[Transcribed page text]
◆ ◆ ◆ ◆ ◆ ◆ ◆

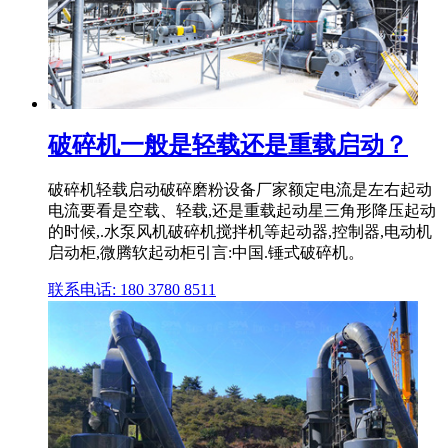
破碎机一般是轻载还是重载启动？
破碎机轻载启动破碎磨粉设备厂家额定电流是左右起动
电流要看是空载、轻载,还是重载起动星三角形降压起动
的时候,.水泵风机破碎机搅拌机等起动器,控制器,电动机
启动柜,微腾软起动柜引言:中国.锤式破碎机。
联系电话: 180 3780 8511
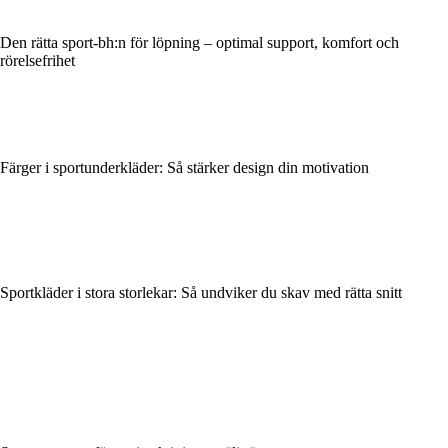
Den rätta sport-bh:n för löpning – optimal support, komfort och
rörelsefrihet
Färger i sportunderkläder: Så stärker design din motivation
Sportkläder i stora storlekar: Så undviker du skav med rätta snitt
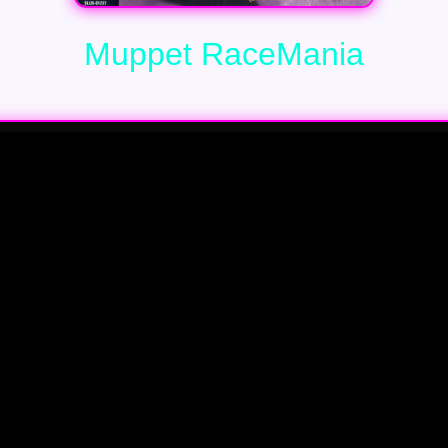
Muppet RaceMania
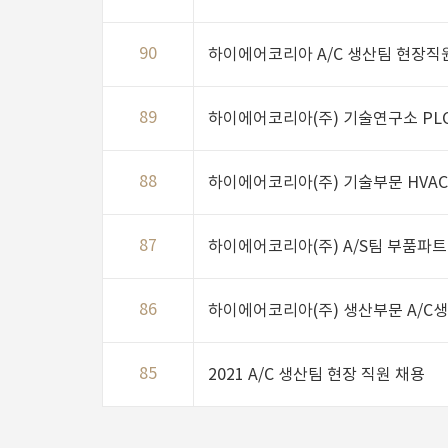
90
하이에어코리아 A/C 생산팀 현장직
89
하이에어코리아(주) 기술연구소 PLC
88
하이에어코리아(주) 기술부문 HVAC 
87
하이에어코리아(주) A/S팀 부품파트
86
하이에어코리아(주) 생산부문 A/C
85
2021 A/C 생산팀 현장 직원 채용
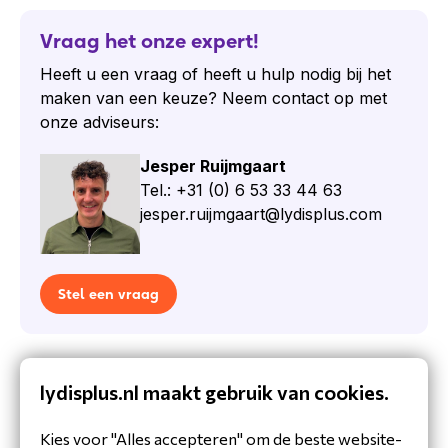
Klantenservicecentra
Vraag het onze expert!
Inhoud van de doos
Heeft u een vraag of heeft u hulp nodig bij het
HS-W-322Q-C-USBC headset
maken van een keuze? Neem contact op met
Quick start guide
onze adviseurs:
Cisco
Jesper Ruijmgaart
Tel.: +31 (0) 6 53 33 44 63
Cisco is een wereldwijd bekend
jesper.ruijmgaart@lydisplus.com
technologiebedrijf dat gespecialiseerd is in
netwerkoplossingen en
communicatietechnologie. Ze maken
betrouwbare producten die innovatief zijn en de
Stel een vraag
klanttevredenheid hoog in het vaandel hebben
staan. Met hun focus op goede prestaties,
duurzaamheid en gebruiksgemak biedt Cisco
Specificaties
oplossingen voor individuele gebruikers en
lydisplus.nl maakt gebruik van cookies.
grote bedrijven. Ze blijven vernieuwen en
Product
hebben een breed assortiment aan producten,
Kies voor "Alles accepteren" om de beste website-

◆ ◆ ◆ ◆ ◆ ◆ ◆

**Prompt**
Turn the listing into a JSON list of strings, one string per line with blank lines omitted, beginning at the line that has "Muppet RaceMania" and stopping after the line that has "2021 A/C 생산팀 현장 직원 채용". Leave the pictures out of the answer.

**Written solution**
[
  "Muppet RaceMania",
  "90",
  "하이에어코리아 A/C 생산팀 현장직",
  "89",
  "하이에어코리아(주) 기술연구소 PLC",
  "88",
  "하이에어코리아(주) 기술부문 HVAC ",
  "87",
  "하이에어코리아(주) A/S팀 부품파트",
  "86",
  "하이에어코리아(주) 생산부문 A/C",
  "85",
  "2021 A/C 생산팀 현장 직원 채용"
]